Ingo Kahl, Chairman of the Staff Council

When I heard on the radio on November 9, 1989, that the Wall had opened, I was reading in my apartment in Dresden.
The period following the fall of the Wall was very moving.
 Ingo Kahl
Ingo Kahl Vorsitzender des Personalrats

As I listened to the news, an image formed in my mind: I was standing in a large, dark hall. At the back of the hall, a door opened and light poured in. Suddenly, I had the option to go through that door and leave the hall. It felt great to have this choice, but I didn’t feel the urge to walk through the door immediately. I thought: the door will stay open, and I will be able to go through it whenever I wish.

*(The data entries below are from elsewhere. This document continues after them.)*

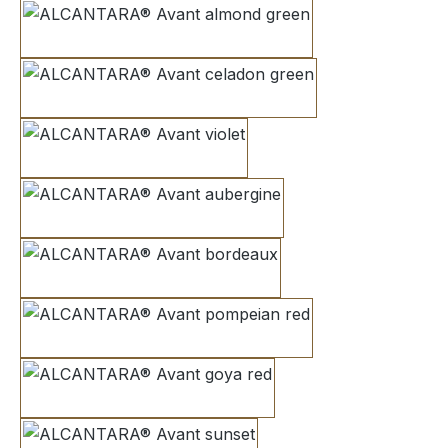
almond green
celadon green
violet
aubergine
bordeaux
pompeian red
goya red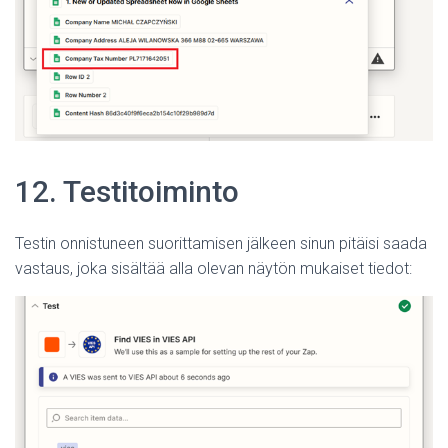
12. Testitoiminto
Testin onnistuneen suorittamisen jälkeen sinun pitäisi saada
vastaus, joka sisältää alla olevan näytön mukaiset tiedot: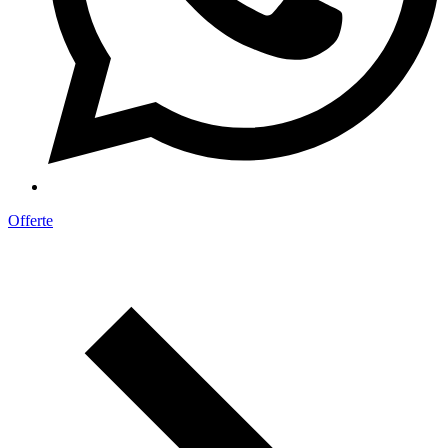
Offerte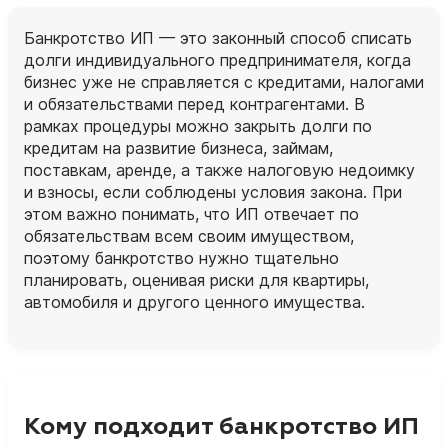
Банкротство ИП — это законный способ списать
долги индивидуального предпринимателя, когда
бизнес уже не справляется с кредитами, налогами
и обязательствами перед контрагентами. В
рамках процедуры можно закрыть долги по
кредитам на развитие бизнеса, займам,
поставкам, аренде, а также налоговую недоимку
и взносы, если соблюдены условия закона. При
этом важно понимать, что ИП отвечает по
обязательствам всем своим имуществом,
поэтому банкротство нужно тщательно
планировать, оценивая риски для квартиры,
автомобиля и другого ценного имущества.
Кому подходит банкротство ИП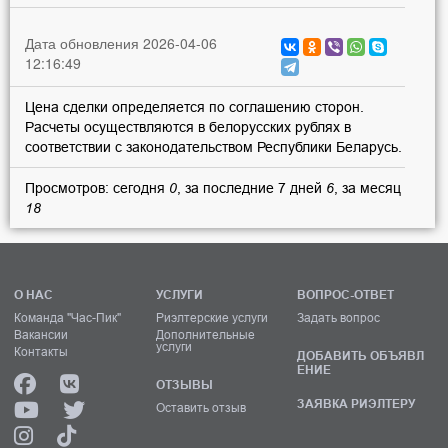
Дата обновления 2026-04-06
12:16:49
Цена сделки определяется по соглашению сторон.
Расчеты осуществляются в белорусских рублях в
соответствии с законодательством Республики Беларусь.
Просмотров: сегодня
0
, за последние 7 дней
6
, за месяц
18
О НАС
УСЛУГИ
ВОПРОС-ОТВЕТ
Команда "Час-Пик"
Риэлтерские услуги
Задать вопрос
Вакансии
Дополнительные
услуги
Контакты
ДОБАВИТЬ ОБЪЯВЛ
ЕНИЕ
ОТЗЫВЫ
ЗАЯВКА РИЭЛТЕРУ
Оставить отзыв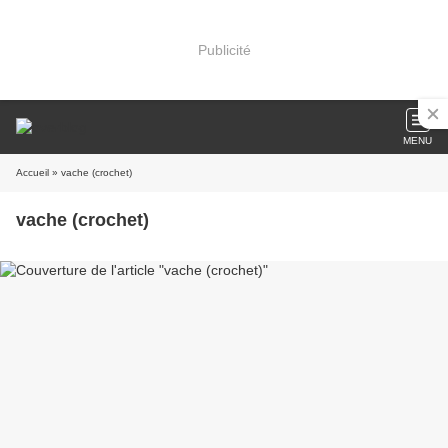
Publicité
MENU
Accueil
» vache (crochet)
vache (crochet)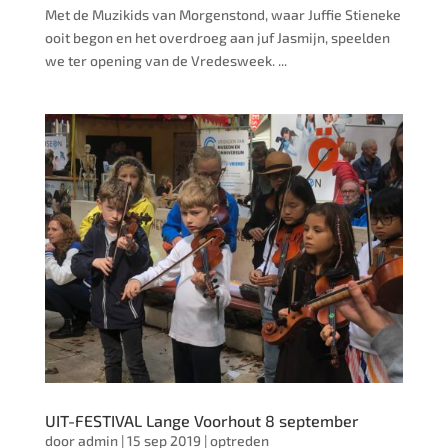
Met de Muzikids van Morgenstond, waar Juffie Stieneke
ooit begon en het overdroeg aan juf Jasmijn, speelden
we ter opening van de Vredesweek. ...
UIT-FESTIVAL Lange Voorhout 8 september
door
admin
|
15 sep 2019
|
optreden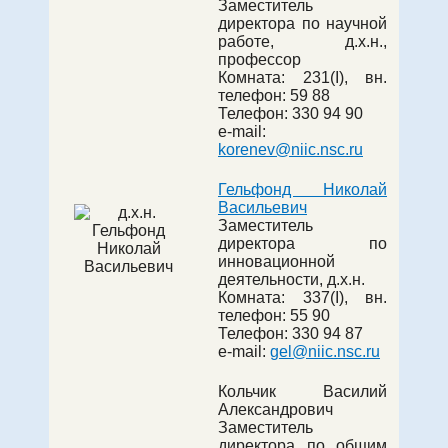
Заместитель
директора по научной
работе, д.х.н.,
профессор
Комната:
231(I)
, вн.
телефон:
59 88
Телефон: 330 94 90
e-mail:
korenev@niic.nsc.ru
Гельфонд Николай
Васильевич
Заместитель
директора по
инновационной
деятельности, д.х.н.
Комната:
337(I)
, вн.
телефон:
55 90
Телефон:
330 94 87
e-mail:
gel@niic.nsc.ru
Кольчик Василий
Александрович
Заместитель
директора по общим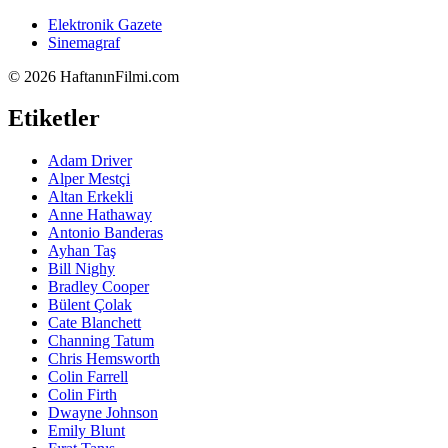
Elektronik Gazete
Sinemagraf
©
2026 HaftanınFilmi.com
Etiketler
Adam Driver
Alper Mestçi
Altan Erkekli
Anne Hathaway
Antonio Banderas
Ayhan Taş
Bill Nighy
Bradley Cooper
Bülent Çolak
Cate Blanchett
Channing Tatum
Chris Hemsworth
Colin Farrell
Colin Firth
Dwayne Johnson
Emily Blunt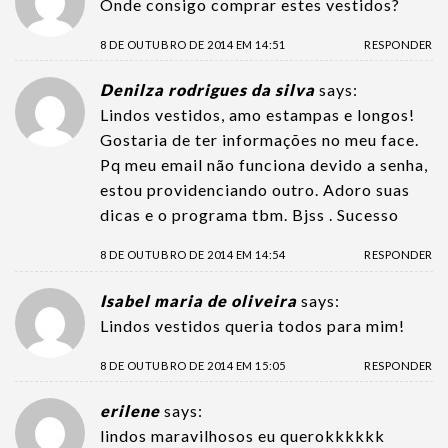
Onde consigo comprar estes vestidos?
8 DE OUTUBRO DE 2014 EM 14:51
RESPONDER
Denilza rodrigues da silva
says:
Lindos vestidos, amo estampas e longos!
Gostaria de ter informações no meu face.
Pq meu email não funciona devido a senha,
estou providenciando outro. Adoro suas
dicas e o programa tbm. Bjss . Sucesso
8 DE OUTUBRO DE 2014 EM 14:54
RESPONDER
Isabel maria de oliveira
says:
Lindos vestidos queria todos para mim!
8 DE OUTUBRO DE 2014 EM 15:05
RESPONDER
erilene
says:
lindos maravilhosos eu querokkkkkk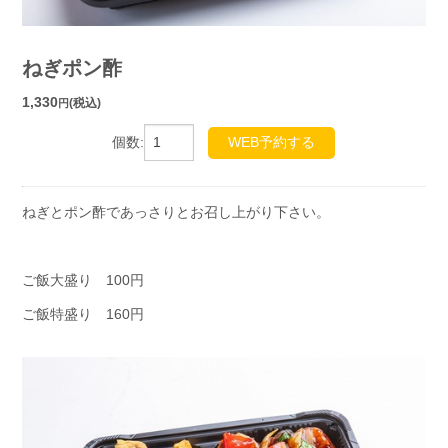
ねぎポン酢
1,330
(税込)
円
個数:
WEB予約する
ねぎとポン酢であっさりとお召し上がり下さい。
ご飯大盛り 100円
ご飯特盛り 160円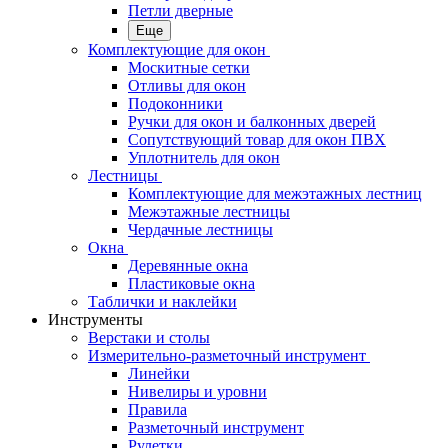
Петли дверные
Еще
Комплектующие для окон
Москитные сетки
Отливы для окон
Подоконники
Ручки для окон и балконных дверей
Сопутствующий товар для окон ПВХ
Уплотнитель для окон
Лестницы
Комплектующие для межэтажных лестниц
Межэтажные лестницы
Чердачные лестницы
Окна
Деревянные окна
Пластиковые окна
Таблички и наклейки
Инструменты
Верстаки и столы
Измерительно-разметочный инструмент
Линейки
Нивелиры и уровни
Правила
Разметочный инструмент
Рулетки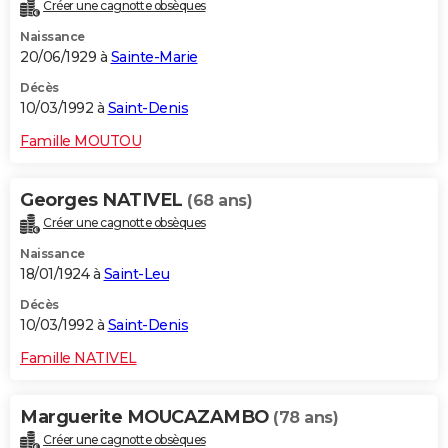
Créer une cagnotte obsèques
Naissance
20/06/1929 à
Sainte-Marie
Décès
10/03/1992 à
Saint-Denis
Famille MOUTOU
Georges NATIVEL
(68 ans)
Créer une cagnotte obsèques
Naissance
18/01/1924 à
Saint-Leu
Décès
10/03/1992 à
Saint-Denis
Famille NATIVEL
Marguerite MOUCAZAMBO
(78 ans)
Créer une cagnotte obsèques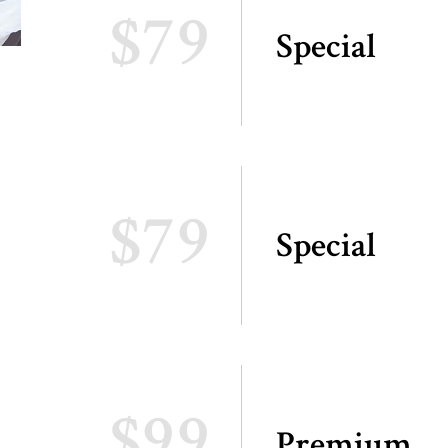
$79
Special
$79
Special
$99
Premium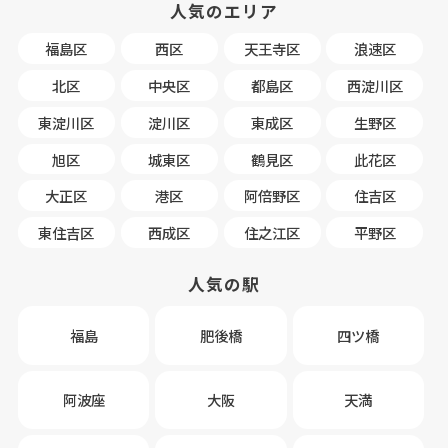
人気のエリア
福島区
西区
天王寺区
浪速区
北区
中央区
都島区
西淀川区
東淀川区
淀川区
東成区
生野区
旭区
城東区
鶴見区
此花区
大正区
港区
阿倍野区
住吉区
東住吉区
西成区
住之江区
平野区
人気の駅
福島
肥後橋
四ツ橋
阿波座
大阪
天満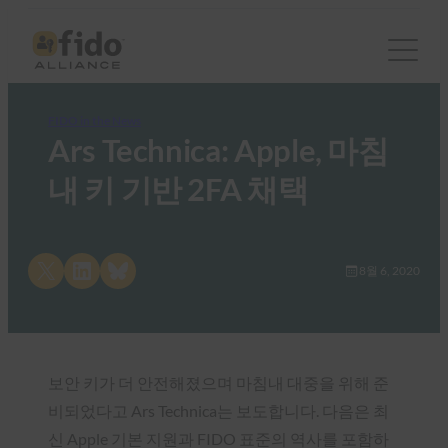
FIDO in the News
Ars Technica: Apple, 마침
내 키 기반 2FA 채택
Share on X
Share on LinkedIn
Share on Bluesky
8월 6, 2020
보안 키가 더 안전해졌으며 마침내 대중을 위해 준
비되었다고 Ars Technica는 보도합니다. 다음은 최
신
Apple
기본 지원과 FIDO 표준의 역사를 포함하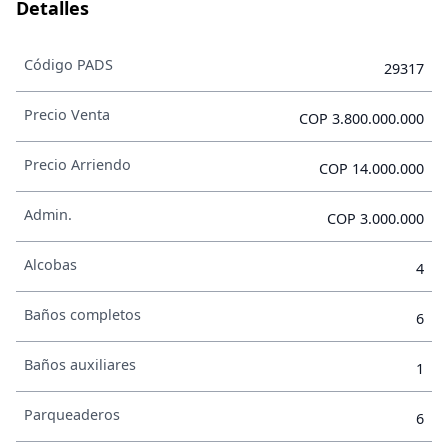
Detalles
Código PADS
29317
Precio Venta
COP 3.800.000.000
Precio Arriendo
COP 14.000.000
Admin.
COP 3.000.000
Alcobas
4
Baños completos
6
Baños auxiliares
1
Parqueaderos
6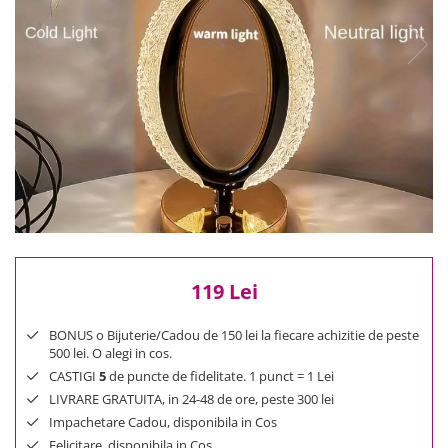
Reduceri
Cele mai noi
Cele mai vandute
Cele mai votate
Cu video
Pret
0 Lei - 100 Lei
100 Lei - 200 Lei
200 Lei - 300 Lei
300 Lei - 500 Lei
500 Lei - 1000 Lei
119 Lei
1000 Lei +
BONUS o Bijuterie/Cadou de 150 lei la fiecare achizitie de peste
500 lei. O alegi in cos.
CASTIGI
5
de puncte de fidelitate. 1 punct = 1 Lei
LIVRARE GRATUITA, in 24-48 de ore, peste 300 lei
Impachetare Cadou, disponibila in Cos
Felicitare, disponibila in Cos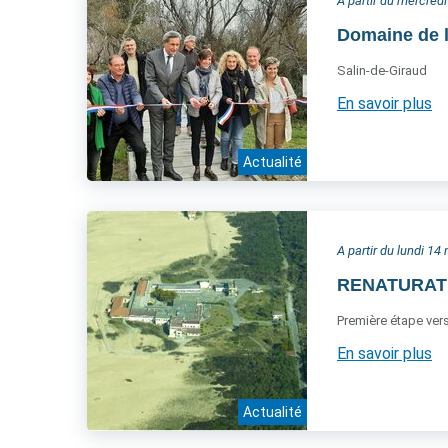
A partir du mercred
Domaine de l
Salin-de-Giraud
En savoir plus
Actualité
A partir du lundi 1
RENATURATI
Première étape vers
En savoir plus
Actualité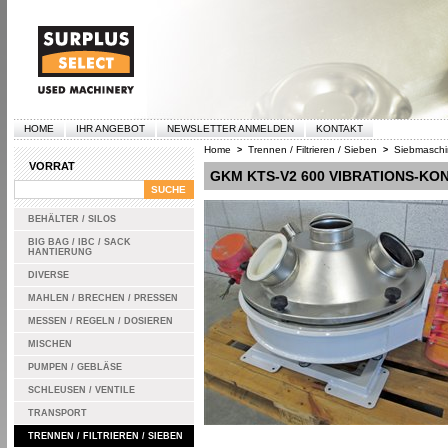
HOME
IHR ANGEBOT
NEWSLETTER ANMELDEN
KONTAKT
Home
Trennen / Filtrieren / Sieben
Siebmasch
>
>
VORRAT
GKM KTS-V2 600 VIBRATIONS-KO
BEHÄLTER / SILOS
BIG BAG / IBC / SACK
HANTIERUNG
DIVERSE
MAHLEN / BRECHEN / PRESSEN
MESSEN / REGELN / DOSIEREN
MISCHEN
PUMPEN / GEBLÄSE
SCHLEUSEN / VENTILE
TRANSPORT
TRENNEN / FILTRIEREN / SIEBEN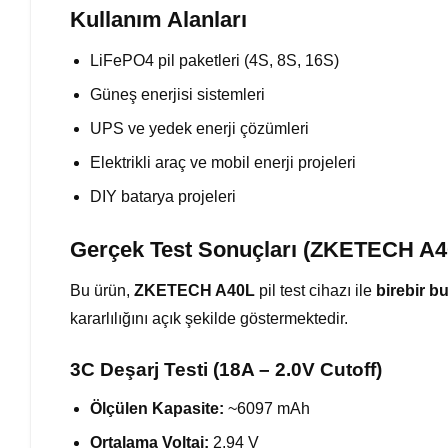
Kullanım Alanları
LiFePO4 pil paketleri (4S, 8S, 16S)
Güneş enerjisi sistemleri
UPS ve yedek enerji çözümleri
Elektrikli araç ve mobil enerji projeleri
DIY batarya projeleri
Gerçek Test Sonuçları (ZKETECH A4
Bu ürün,
ZKETECH A40L
pil test cihazı ile
birebir b
kararlılığını açık şekilde göstermektedir.
3C Deşarj Testi (18A – 2.0V Cutoff)
Ölçülen Kapasite:
~6097 mAh
Ortalama Voltaj:
2.94 V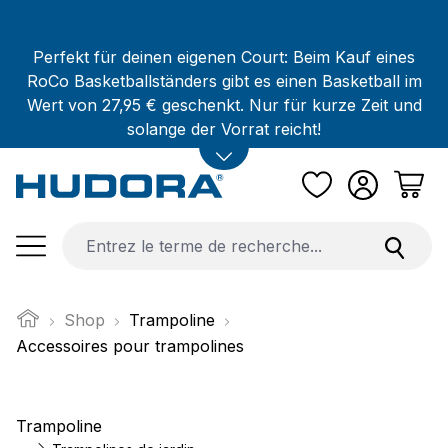
Passer au contenu principal
Perfekt für deinen eigenen Court: Beim Kauf eines
RoCo Basketballständers gibt es einen Basketball im
Wert von 27,95 € geschenkt. Nur für kurze Zeit und
solange der Vorrat reicht!
Shop
Trampoline
Accessoires pour trampolines
Trampoline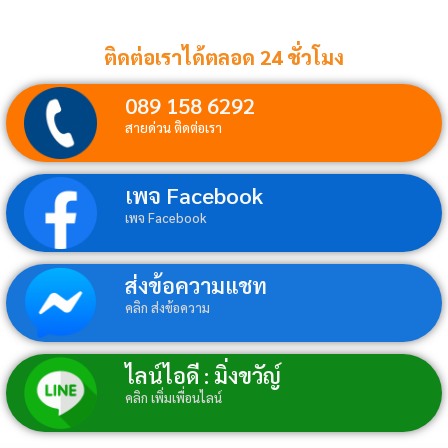
ติดต่อเราได้ตลอด 24 ชั่วโมง
089 158 6292
สายด่วน ติดต่อเรา
เพจ Facebook
เพจ Facebook
ส่งข้อความแชท
คลิก ส่งข้อความ
ไลน์ไอดี : มิ่งขวัญ์
คลิก เพิ่มเพื่อนไลน์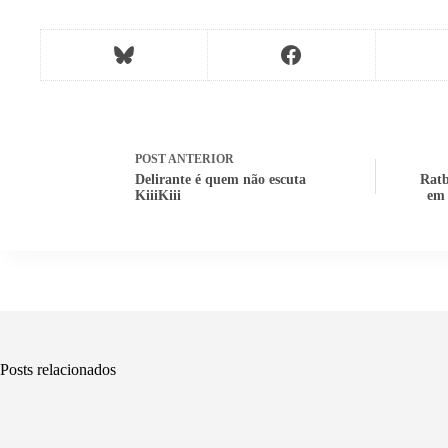
POST
ANTERIOR
Delirante é quem não escuta
Ratb
KiiiKiii
em 
Posts relacionados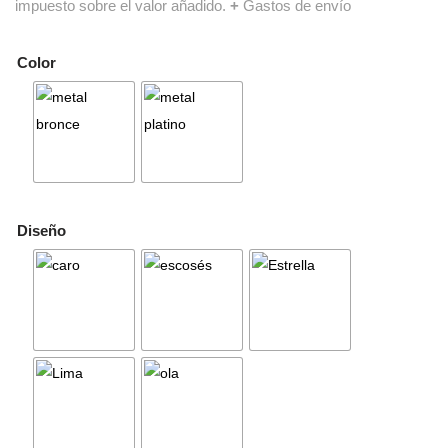
impuesto sobre el valor añadido.
+
Gastos de envío
Color
Diseño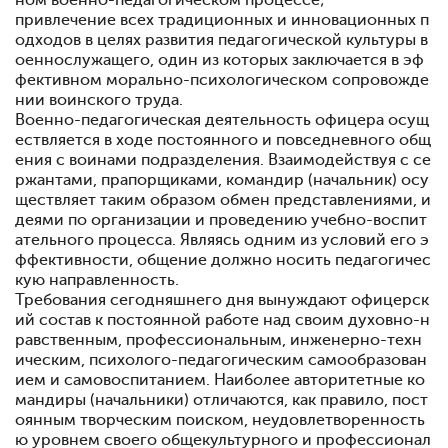
ном военно-педагогическом процессе;
привлечение всех традиционных и инновационных п
одходов в целях развития педагогической куль­туры в
оеннослужащего, один из которых заключается в эф
фективном морально-психологическом сопровожде
нии воинского труда.
Военно-педагогическая деятельность офицера осущ
еств­ляется в ходе постоянного и повседневного общ
ения с вои­нами подразделения. Взаимодействуя с се
ржантами, пра­порщиками, командир (начальник) осу
ществляет таким образом обмен представлениями, и
деями по организации и проведению учебно-воспит
ательного процесса. Являясь од­ним из условий его э
ффективности, общение должно носить педагогичес
кую направленность.
Требования сегодняшнего дня вы­нуждают офицерск
ий состав к постоянной работе над сво­им духовно-н
равственным, профессиональным, инженерно-техн
ическим, психолого-педагогическим самообразован
ием и самовоспитанием. Наиболее авторитетные ко
мандиры (начальники) отличаются, как правило, пост
оянным твор­ческим поиском, неудовлетворенность
ю уровнем своего об­щекультурного и профессионал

In fact, it was a whole two weeks later that I crossed the Wall for the first time. I took the bus from Berlin’s Schönefeld station out to Rudow, to visit an aunt who lived in West Berlin. It was evening time and the streets on both sides of the Wall were dark and gray. I didn’t notice the moment the bus crossed over to the other side, but I did realize that the street lamps suddenly looked different.

The period following the fall of the Wall was very moving. But two years later, as I drove my car along the motorway near Cologne, I still had this feeling of disbelief. I thought about what I would have said or thought if someone had told me two years earlier that, in 1991, I would be driving my own car along a motorway near Cologne. I probably would have said they were crazy!